### Supplied passage
ASP-DAC 2013 Technical Program

The 18th Asia and South Pacific Design Automation Conference

Session 4B Memory Hierarchy Optimization
Time: 10:20 - 12:20 Thursday, January 24, 2013
Chair: Jason Xue (City University of Hong Kong, Hong Kong)

4B-1 (Time: 10:20 - 10:50)

Title	TRISHUL: A Single-pass Optimal Two-level Inclusive Data Cache Hierarchy Selection Process for Real-time MPSoCs
Author	*Mohammad Shihabul Haque, Akash Kumar, Yajun Ha, Qiang Wu, Shaobo Luo (National University of Singapore, Singapore)
Page	pp. 320 - 325
Keyword	data cache hierarchy configuration, real-time software, Single-pass, Simulation
Abstract	Hitherto discovered approaches analyze the execution time of a real-time application on all the possible cache hierarchy setups to find the application specific optimal two-level inclusive data cache hierarchy to reduce cost, space and energy consumption while satisfying the time deadline in real-time Multi-Processor Systems on Chip (MPSoC). These brute-force like approaches can take years to complete. Alternatively, application's memory access trace driven crude estimation methods can find a cache hierarchy quickly by compromising the accuracy of results. In this article, for the first time, we propose a fast and accurate application's trace driven approach to find the optimal real-time application specific two-level inclusive data cache hierarchy. Our proposed approach ``TRISHUL'' predicts the optimal cache hierarchy performance first and then utilizes that information to find the optimal cache hierarchy quickly. TRISHUL can suggest a cache hierarchy, which has up to 128 times smaller size, up to 7 times faster compared to the suggestion of the state-of-the-art crude trace driven two-level inclusive cache hierarchy selection approach for the application traces analyzed.
Slides

4B-2 (Time: 10:50 - 11:20)

Title	Optimizing Translation Information Management in NAND Flash Memory Storage Systems
Author	*Qi Zhang, Xuandong Li, Linzhang Wang, Tian Zhang (Nanjing University, China), Yi Wang, Zili Shao (The Hong Kong Polytechnic University, Hong Kong)
Page	pp. 326 - 331
Keyword	Translation block, NAND flash memory, On-demand, SSD
Abstract	Address mapping is one of the major functions in managing NAND flash. With the capacity increase of NAND flash, it becomes vitally important to reduce the RAM print of the address mapping table while not introducing big performance overhead. Demand-based address mapping is an effective approach to solve this problem, in which the address mapping table is stored in NAND flash (called translation pages), and mapping items are cached on-demand in RAM. Therefore, it is critical to manage translation pages in demand-based address mapping. This paper solves two most important problems in translation page management.First, to reduce frequent translation page updates caused by data requests,we propose a page-level caching mechanism to exploit the fundamental property of NAND flash where the basic read/write unit is one page. Second, to reduce the garbage collection overhead from translation pages, we propose a multiple write pointers strategy to group data pages corresponding to the same translation page into one data block, by which, when the data block is reclaimed via the garbage collection, we only need to update one translation page.We evaluate our scheme using a set of benchmarks from both real-world and synthetic traces. Experimental results show that our techniques can achieve significant reduction in the extra translation operations and improve the system response time.

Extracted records
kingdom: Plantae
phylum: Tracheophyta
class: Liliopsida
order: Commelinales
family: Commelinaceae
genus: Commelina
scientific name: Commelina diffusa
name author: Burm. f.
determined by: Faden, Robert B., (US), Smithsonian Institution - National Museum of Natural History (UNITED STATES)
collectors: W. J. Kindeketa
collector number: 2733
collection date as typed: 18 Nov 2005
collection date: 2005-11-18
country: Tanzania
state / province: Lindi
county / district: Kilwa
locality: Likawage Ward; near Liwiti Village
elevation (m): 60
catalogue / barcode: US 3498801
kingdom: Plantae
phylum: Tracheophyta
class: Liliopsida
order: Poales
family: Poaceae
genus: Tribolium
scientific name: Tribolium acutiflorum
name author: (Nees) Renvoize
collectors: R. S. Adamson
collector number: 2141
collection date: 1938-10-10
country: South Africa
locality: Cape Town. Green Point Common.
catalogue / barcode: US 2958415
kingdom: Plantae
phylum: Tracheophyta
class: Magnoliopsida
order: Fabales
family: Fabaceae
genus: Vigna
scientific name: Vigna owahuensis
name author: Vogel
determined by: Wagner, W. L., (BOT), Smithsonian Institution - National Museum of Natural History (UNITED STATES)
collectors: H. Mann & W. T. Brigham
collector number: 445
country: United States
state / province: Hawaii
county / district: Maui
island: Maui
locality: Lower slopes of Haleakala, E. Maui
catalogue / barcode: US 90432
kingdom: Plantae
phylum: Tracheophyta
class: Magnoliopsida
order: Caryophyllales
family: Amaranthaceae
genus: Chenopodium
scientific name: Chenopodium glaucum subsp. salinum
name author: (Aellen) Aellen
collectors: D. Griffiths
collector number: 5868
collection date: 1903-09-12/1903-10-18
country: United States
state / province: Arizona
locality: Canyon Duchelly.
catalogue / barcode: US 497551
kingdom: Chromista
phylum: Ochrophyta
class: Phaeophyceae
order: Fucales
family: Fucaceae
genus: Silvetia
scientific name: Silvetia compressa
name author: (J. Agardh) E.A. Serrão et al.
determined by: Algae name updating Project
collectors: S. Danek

### Requirement 1
Can you turn the abstract in the conference program that begins "Address mapping is one of the major functions" into a short list that keeps its main facts?
### Requirement 2
Echo the listing line for line, from its start through the line that contains "country: Tanzania".

### Task result 1
- Address mapping is a major function in managing NAND flash. As flash capacity grows, the RAM used by the address mapping table must shrink without adding big performance overhead.
- Demand-based address mapping addresses this. It stores the mapping table in NAND flash as translation pages and caches mapping items in RAM on demand, which makes managing translation pages critical.
- A page-level caching mechanism reduces the frequent translation page updates caused by data requests. It exploits the fact that one page is NAND flash's basic read/write unit.
- A multiple write pointers strategy reduces garbage collection overhead from translation pages. It groups data pages that correspond to the same translation page into one data block, so reclaiming that block requires updating only one translation page.
- The scheme was evaluated with benchmarks from real-world and synthetic traces. It significantly reduced extra translation operations and improved system response time.

### Task result 2
kingdom: Plantae
phylum: Tracheophyta
class: Liliopsida
order: Commelinales
family: Commelinaceae
genus: Commelina
scientific name: Commelina diffusa
name author: Burm. f.
determined by: Faden, Robert B., (US), Smithsonian Institution - National Museum of Natural History (UNITED STATES)
collectors: W. J. Kindeketa
collector number: 2733
collection date as typed: 18 Nov 2005
collection date: 2005-11-18
country: Tanzania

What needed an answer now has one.